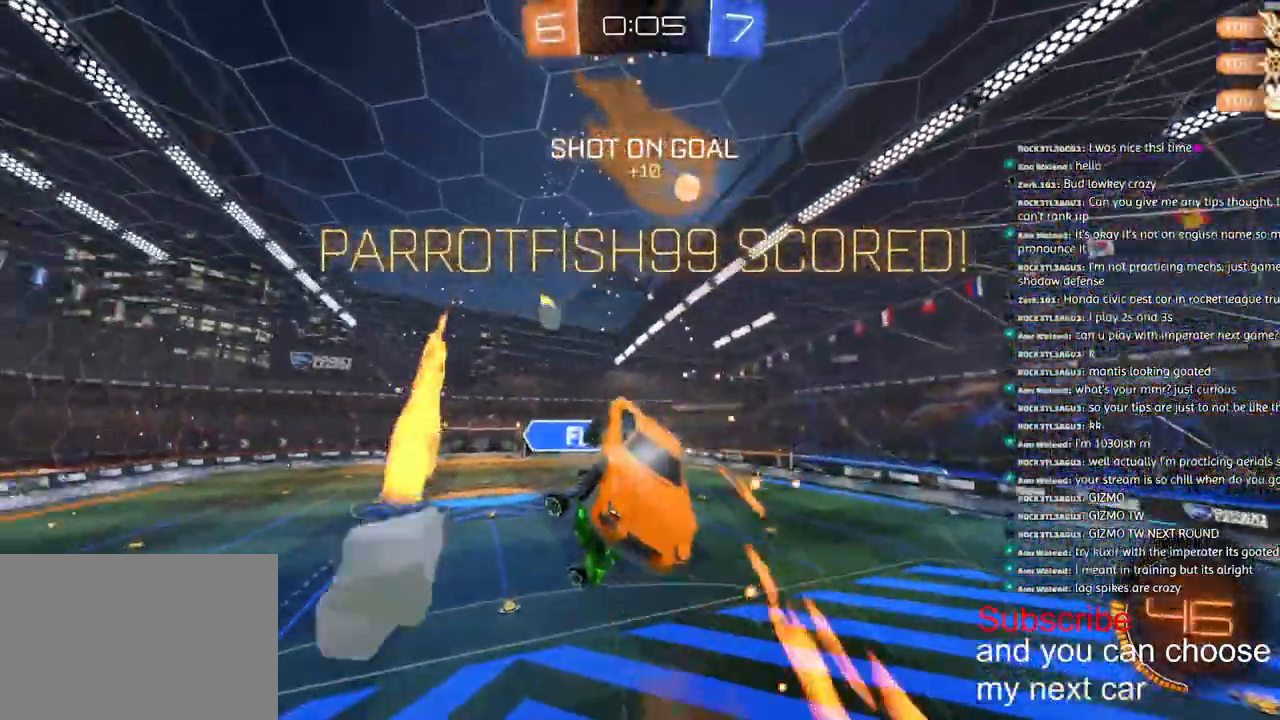
Gameplay with a controller (PlayStation layout); each line is a JSON object with the inputs held at the frame after it. "events" lists button and stick changes between this image and that frame as [ms after this image, input, new state], when the widget could be followed in between.
{"buttons": ["CROSS", "L2"], "left_stick": "up", "right_stick": "center"}
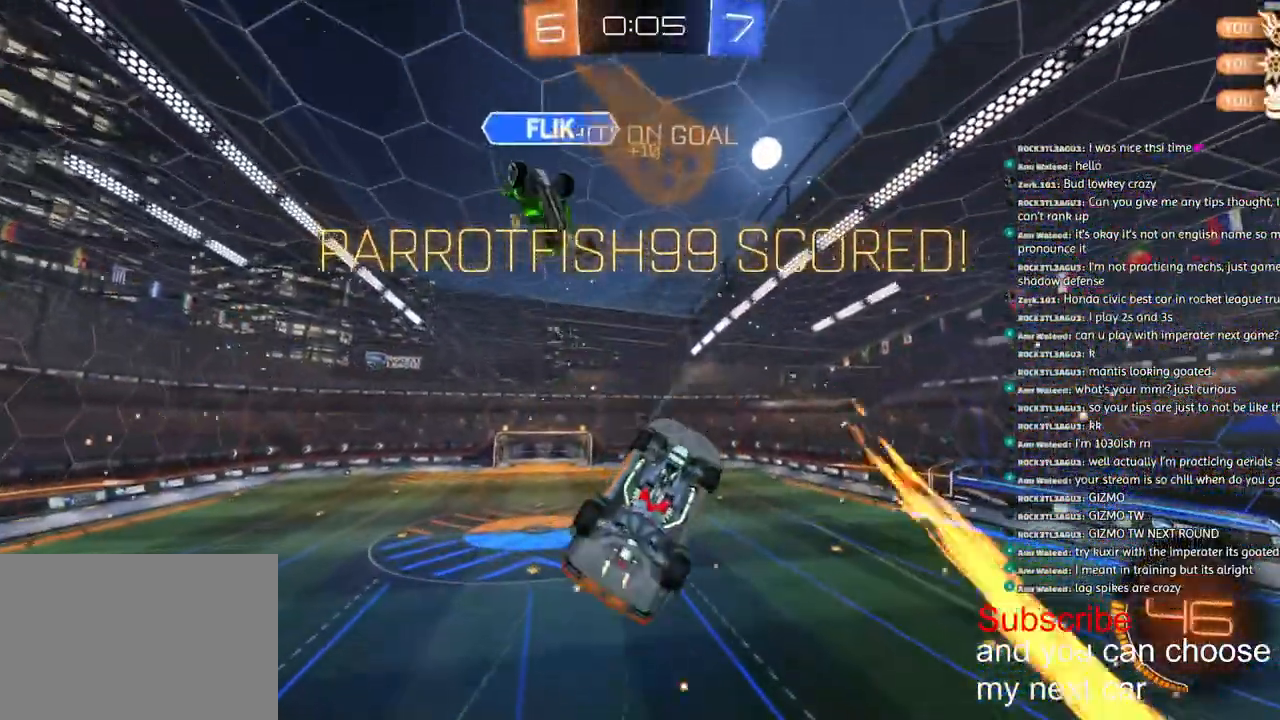
{"buttons": ["L2", "R1", "R2"], "left_stick": "up-left", "right_stick": "center", "events": [[33, "R1", "down"], [200, "left_stick", "up-left"], [217, "R2", "down"], [250, "CROSS", "up"], [317, "TRIANGLE", "down"], [450, "TRIANGLE", "up"]]}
------------------------------------------------------------------------
Once you have identified the lines above that contain "center", copy each of them.

{"buttons": ["CROSS", "L2"], "left_stick": "up", "right_stick": "center"}
{"buttons": ["L2", "R1", "R2"], "left_stick": "up-left", "right_stick": "center", "events": [[33, "R1", "down"], [200, "left_stick", "up-left"], [217, "R2", "down"], [250, "CROSS", "up"], [317, "TRIANGLE", "down"], [450, "TRIANGLE", "up"]]}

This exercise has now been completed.